**The tasks**.
A. In the article on two's complement, which book was the author reading?
B. Write the next part of the article on two's complement, picking up after its last sentence.

**Quoted passage**.
-----
## Two's Complement and negative Numbers

### Introduction

I am in the progress of reading the excellent book Code: The Hidden Language of Computer Hardware and Software. The book walks you through the chronology of inventions that made the computer possible. One chapter is dedicated to number representation and arithmentic, which is where the two's complement is naturally explained.

This is where I realized that I knew the "how it works", but not the "why it works". The explanation in the book didn't get through to me, either. As I had to piece together the information and couldn't find a source, which did the job for me, I decided to write it down in this article.

### What Problem are we solving?

Imagine you already know how to build a machinery, which can add two positive numbers. It doesn't matter whether you use transistors, tubes, relays or gears. Just something that "mechanically" takes two positive numbers and outputs the result. Like this black box: To visualize the operation of an adder machinery, we can look at the number line of whole numbers (natural numbers plus 0). The first operand, which is "4" in our example above, may be seen as the starting point and the second operand, which is "3" in the same example, may be seen as movement into the direction of increasing numbers: Now the goal is to modify this machinery to enable subtraction and not only addition. Using the two's complement achieves this, by actually turning subtraction into addition. How this works will be explained in the remainder of this article.
-----
**Stored records**.

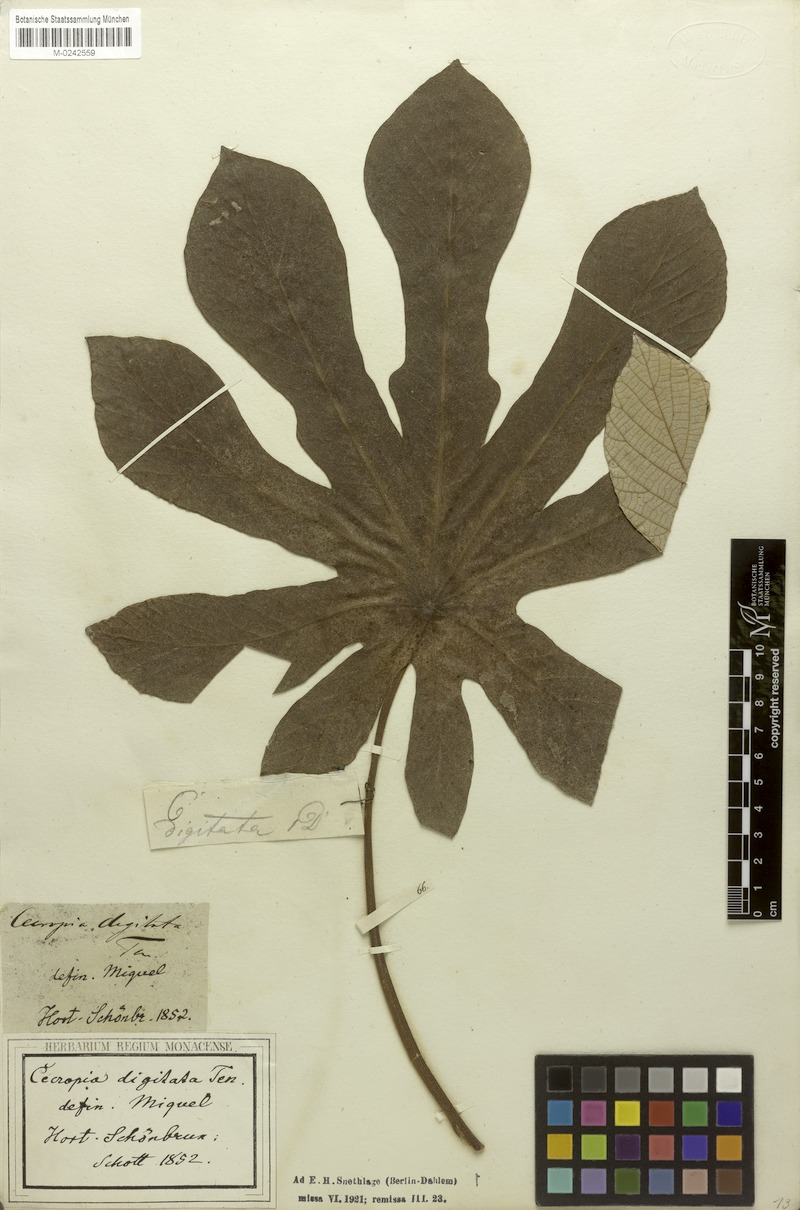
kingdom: Plantae
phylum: Tracheophyta
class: Magnoliopsida
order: Rosales
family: Urticaceae
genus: Cecropia
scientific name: Cecropia pachystachya
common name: Ambay pumpwood
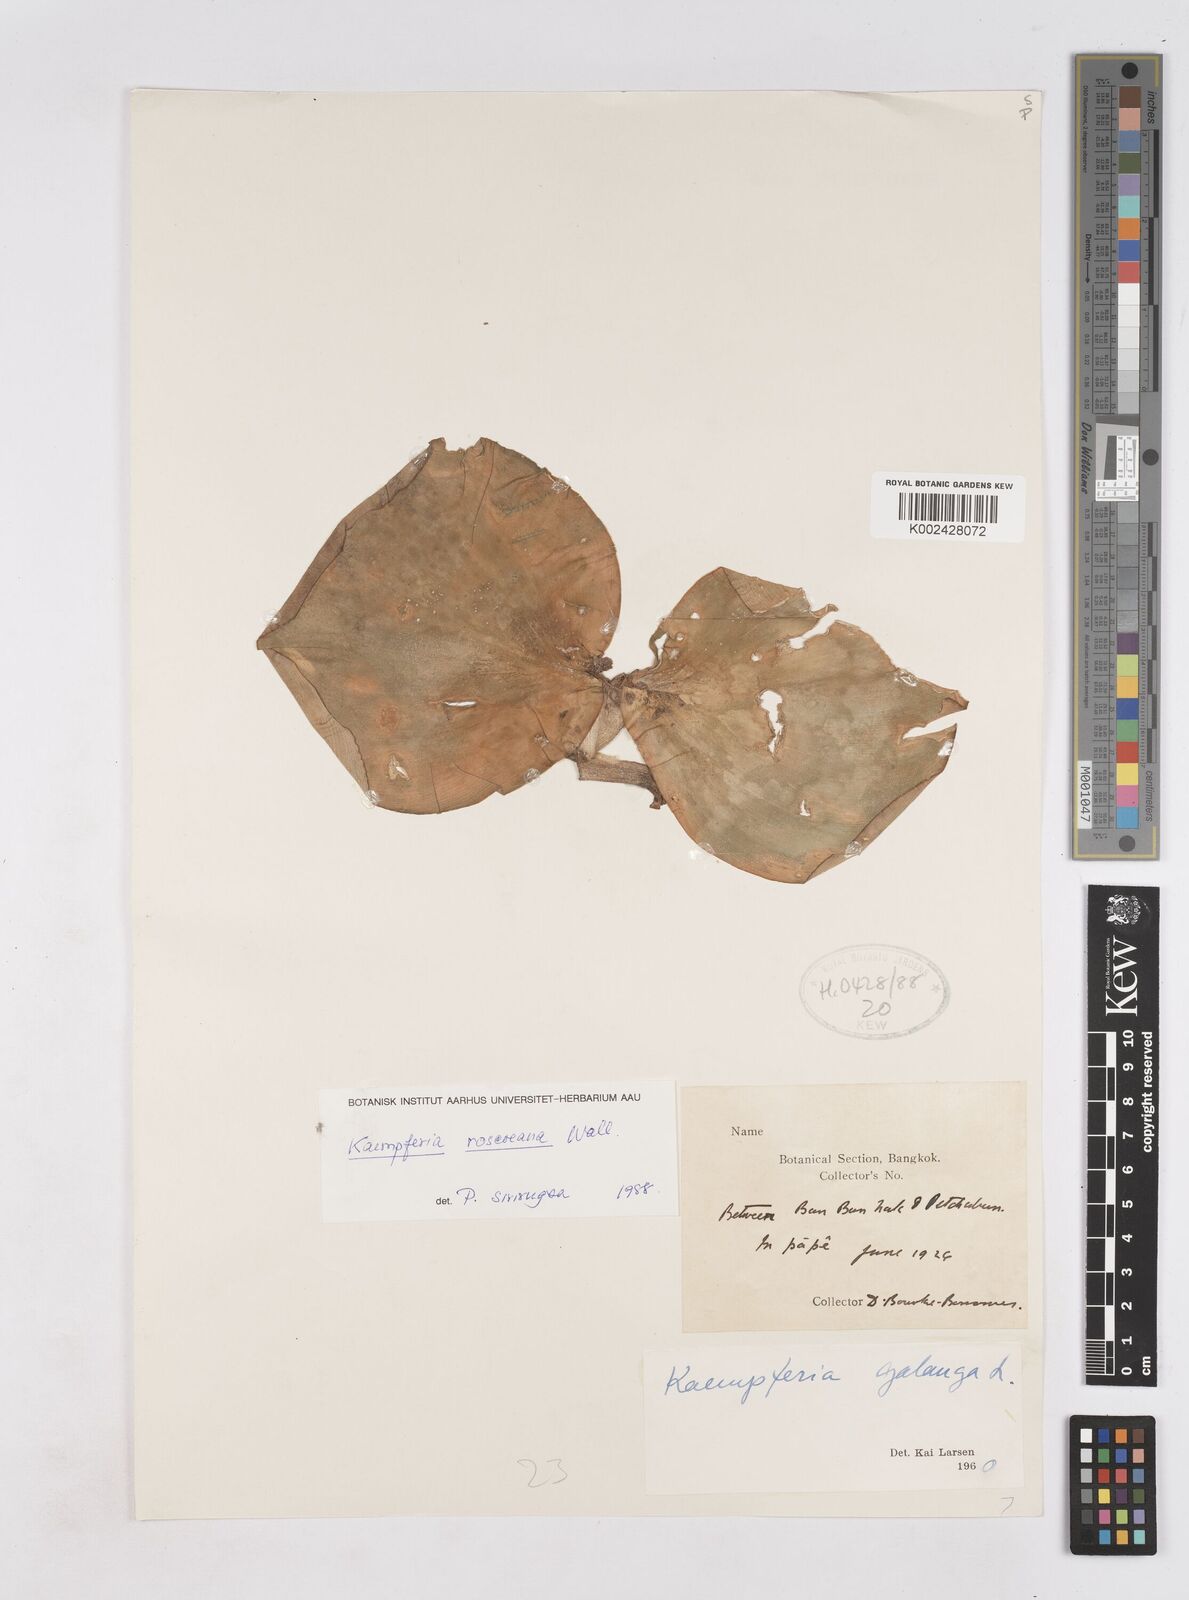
-----
**Responses by task**.
A. Code: The Hidden Language of Computer Hardware and Software.

B.
### Wrapping Around

In terms of our number line we can only move into the direction of increasing numbers using our adder machinery. Subtraction in this analogy is moving into the opposite direction. Let's walk through the steps to achieve this.

For this, observe a limitation of any real-world adder machinery: the number of digits accepted as input and produced as output are limited, because its a physical thing, which cannot accept or output unbounded values. In our simple example above this limit is one digit. The numbers are represented in the decimal system for now, so the digits 0-9 are accepted and produced.

But even when adding two single digits, the result may have two digits as in 8+3=11. But since the output was wired to only have one digit, the result will be 8+3=1. The carry digit is simply discarded, because it has no place to go. The machinery will signal this overflow on a dedicated output. So if we keep adding one to our result and we cross 9, we will in a sense wrap around to 0, then 1, then 2 etc. The key observation to make here now is that with such a limitation, when we add 3 to 8 we arrive at the same number as if we had subtracted 7 from 8. Let's visualize this on our number line: Now there seems to be a way to turn a subtraction into an addition, which arrives at the same result. We need to understand the systematic behind this observation, to add it to our machinery.

### The Method of Complements

To make the wrap-around more apparent, We will turn the line into a circle: If you look at our circle above, we see that starting at 8 and either adding 3 (the grey segment) or subtracting 7 (the blueish segment) will both arrive at 1 as its result. Both distances taken together describe the full circle. This is no coincidence.

A full circle in our decimal system has 10 digits. So if I want to reach the same number moving into either direction, then the two distances sum up to 10. So I either go 3 steps into the negative direction, or 10-3=7 into the positive direction. And this is where the term complement stems from: I take the complement to 10 to change direction.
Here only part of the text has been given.